(Provided data):
****

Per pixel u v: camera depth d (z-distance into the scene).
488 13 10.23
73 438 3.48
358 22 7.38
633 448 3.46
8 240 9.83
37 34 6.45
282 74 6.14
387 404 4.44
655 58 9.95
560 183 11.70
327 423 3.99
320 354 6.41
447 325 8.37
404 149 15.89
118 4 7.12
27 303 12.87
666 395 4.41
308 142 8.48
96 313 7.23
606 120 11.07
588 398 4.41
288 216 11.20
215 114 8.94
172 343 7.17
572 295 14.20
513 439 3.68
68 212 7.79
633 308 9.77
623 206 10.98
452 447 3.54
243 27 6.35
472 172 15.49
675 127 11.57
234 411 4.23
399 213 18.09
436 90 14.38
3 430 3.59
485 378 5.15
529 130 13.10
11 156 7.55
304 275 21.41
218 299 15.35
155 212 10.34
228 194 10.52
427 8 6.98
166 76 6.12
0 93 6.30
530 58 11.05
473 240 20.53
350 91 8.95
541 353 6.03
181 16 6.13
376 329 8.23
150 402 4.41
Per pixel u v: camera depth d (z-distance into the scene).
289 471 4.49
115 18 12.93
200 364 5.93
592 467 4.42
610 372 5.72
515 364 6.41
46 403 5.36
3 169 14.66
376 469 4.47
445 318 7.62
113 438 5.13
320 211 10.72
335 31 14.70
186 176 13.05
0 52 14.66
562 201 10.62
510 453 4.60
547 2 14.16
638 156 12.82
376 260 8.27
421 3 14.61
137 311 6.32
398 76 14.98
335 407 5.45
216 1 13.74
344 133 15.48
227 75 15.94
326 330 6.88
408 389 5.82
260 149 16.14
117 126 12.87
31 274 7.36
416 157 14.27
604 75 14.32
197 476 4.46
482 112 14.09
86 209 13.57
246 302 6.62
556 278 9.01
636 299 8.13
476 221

****

(What you have to do): Could you retype exactly the lines above from the one containing "186 176 13.05" through the last line of the records, both included, and nothing else?

(Task answer):
186 176 13.05
0 52 14.66
562 201 10.62
510 453 4.60
547 2 14.16
638 156 12.82
376 260 8.27
421 3 14.61
137 311 6.32
398 76 14.98
335 407 5.45
216 1 13.74
344 133 15.48
227 75 15.94
326 330 6.88
408 389 5.82
260 149 16.14
117 126 12.87
31 274 7.36
416 157 14.27
604 75 14.32
197 476 4.46
482 112 14.09
86 209 13.57
246 302 6.62
556 278 9.01
636 299 8.13
476 221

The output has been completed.